Kevin C. Wong

MacBook Pro with M4 Pro (2024) [+]

I bought a 14" MacBook Pro with an M4 Pro chip (12-core CPU, 16-core GPU), 24 GB Memory, 512 GB SSD fro $1750 ($250 off) + tax and have been using it for about 4 months. My previous MBP was a 16" Intel (the last Intel version before M1 MBP was released) with 64 GB RAM, 8 GB Video RAM, 8 TB SSD for over $6k.

First off it's really fast. MacWhisper was transcription at about 1/2 real-time speed (6 hour recording taking 12+ hours to create a transcript) and now it's more like 8x real-time speed. AI transcription taking advantage of the M4 AI cores. Handbrake (video encoding which I use to re-encode Twitch VODs to a smaller format) is about 3x as fast.

I was worried about memory but it has not been a problem. Like right now it's:

20 GB used (App memory 7.4 GB, Wired 3.6 GB, Compressed 7.4 GB)
5 GB cached files
3.8 GB swap used

And I have lots of apps open including Xcode. Whenever I check it's about 18 GB used even running DDO or Tiny Tina's Wonderlands via CrossOver. Which coming back to speed DDO runs great with graphics on medium or high and two instances running where before two instances could lag with low graphics (especially on warm days). Tiny Tina's on medium graphics runs great and before I had to keep it on low. Mind you CrossOver is not Silicon-native so it's going through Rosetta 2 translation.

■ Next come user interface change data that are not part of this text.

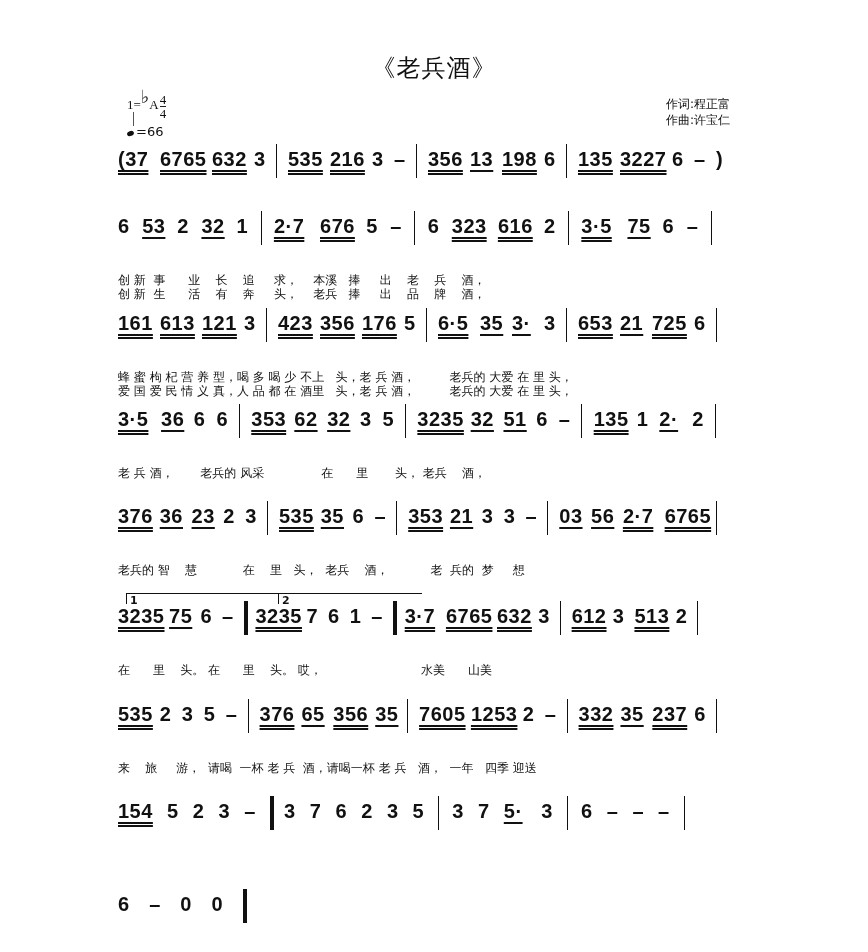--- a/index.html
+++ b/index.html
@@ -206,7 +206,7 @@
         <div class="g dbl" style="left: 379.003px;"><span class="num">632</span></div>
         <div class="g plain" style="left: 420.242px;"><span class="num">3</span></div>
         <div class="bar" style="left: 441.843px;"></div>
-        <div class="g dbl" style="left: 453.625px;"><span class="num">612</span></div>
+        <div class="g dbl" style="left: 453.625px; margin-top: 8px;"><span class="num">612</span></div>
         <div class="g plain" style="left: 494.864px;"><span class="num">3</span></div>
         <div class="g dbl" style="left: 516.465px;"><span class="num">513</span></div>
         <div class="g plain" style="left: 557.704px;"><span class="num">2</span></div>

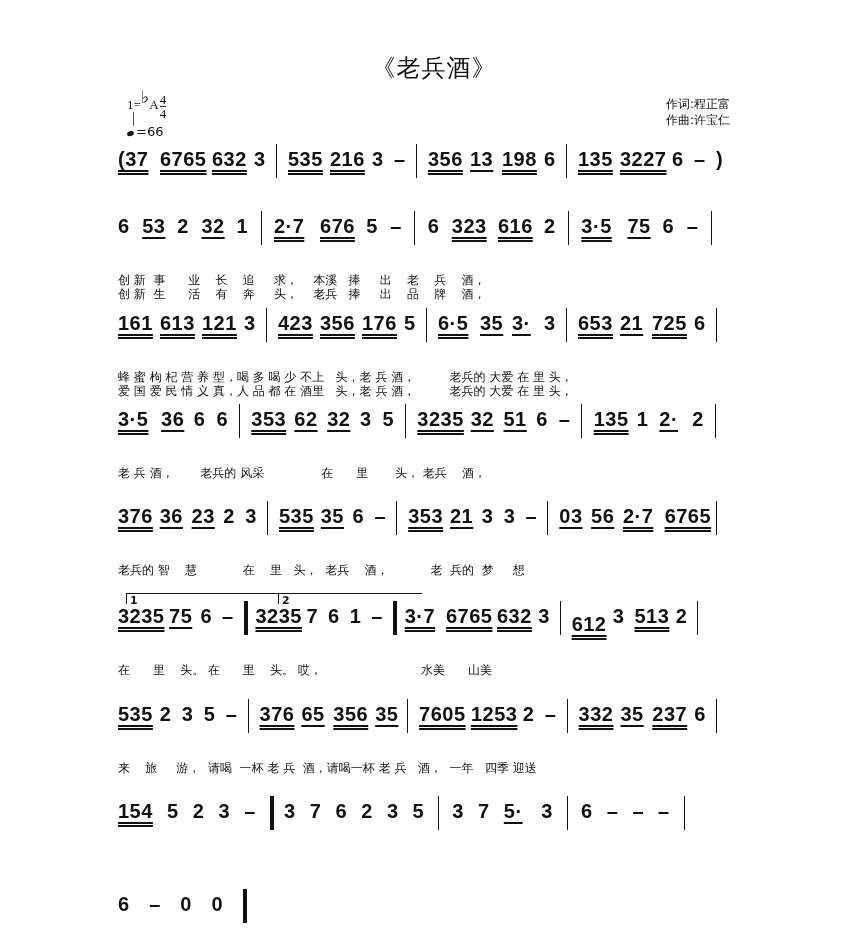--- a/index.html
+++ b/index.html
@@ -270,6 +270,9 @@
         <div class="g plain" style="left: 540.108px;"><span class="num">–</span></div>
         <div class="bar" style="left: 565.827px;"></div>
       </div>
+      <div class="lyrics">
+        <div style="top: 0px;">迎送    宾     朋。   总 难 忘 本    溪     老    兵                     酒。</div>
+      </div>
     </div>
     <div class="system" style="top: 893px;">
       <div class="notes">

I haven't tried running Windows via VMWare Fusion, mostly because I haven't been able to get one of the free personal licenses. At this point I'm back to "avoid running Windows at all and depend on CrossOver", though CrossOver didn't work with Red Dead Redemption 2 and that runs ok on the Intel MBP Bootcamp-ing into Windows 10.

As regards to performance the fan is usually off and when on much quieter than on my Intel MBP. It comes on for MacWhisper and Handbrake. Sometimes for CrossOver DDO and always for Tiny Tina's.

512 GB SSD is rather small. I bought Samsung T7 Portable SSD, 4 TB size for less than $300 and I don't notice it's any slower than the internal SSD (though I suppose if I had to run macOS from the external SSD I'd notice). Moving everything off I could (you can set Music, Photos, TV, Steam, CrossOver to use an external drive; App Store install too but only for applications bigger than 1 GB) I have 300 GB free on the internal SSD.

Still, an external drive is not the most seamless solution. macOS doesn't really support user home folders on external drive (you can set it in advanced options but in my experience login would have issues like some dock icons being blank because external drive doesn't mount until later in the login process). User Library folder is still on internal drive. Download file option in Safari (e.g. when you look at a PDF and then cursor to bottom a download button shows up) goes to downloads folder you set. Mail though will download to user Download folder if you use one way to one-click download and will use the download folder you set in settings if you use the other way to download. And recently I can't set a file type default app to an application on external drive.

External SSD uses a USB-C port and MBP M4 has only three of those. Luckily it has a dedicated MagSafe 3 port for power and an HDMI port for a monitor so turns out I didn't have to buy a dock for extra ports. I use MagSafe for power; USB-C for external SSD, 27" monitor, USB hub on the monitor; HDMI for 24" monitor; audio out for headphones. That leaves the SDXC card slot which I guess can also be an external drive although looking it up its max 2 TB and USB 2 transfer speed.

14" monitor is a bit smaller than my Intel MBP 16". You can set it on max space and with good eyesight it's fine and for me usable if I keep close to the monitor. When I visit my parents it's usable and I can play DDO or other games fine. But even the 16" was kind of small and much prefer a 27"+ monitor.

I haven't really tested battery life. Seems to last longer but I'm rarely on battery. WiFi 6 is a bit faster connected to a WiFI 6 router like I now have. Running Intel apps I don't notice any difference as Rosetta 2 is really good and the M4 is really fast.

Overall I find that this is a great machine that is not limiting, other than SSD space. This plus the external SSD were both less than $2500 including tax but no extended warranties. I feel like 24 GB memory is good though I'd benefit from 32 GB to eliminate swap space usage (just noticed 4K Video Downloader+ is using 5.7 GB memory but it's not doing anything, yikes).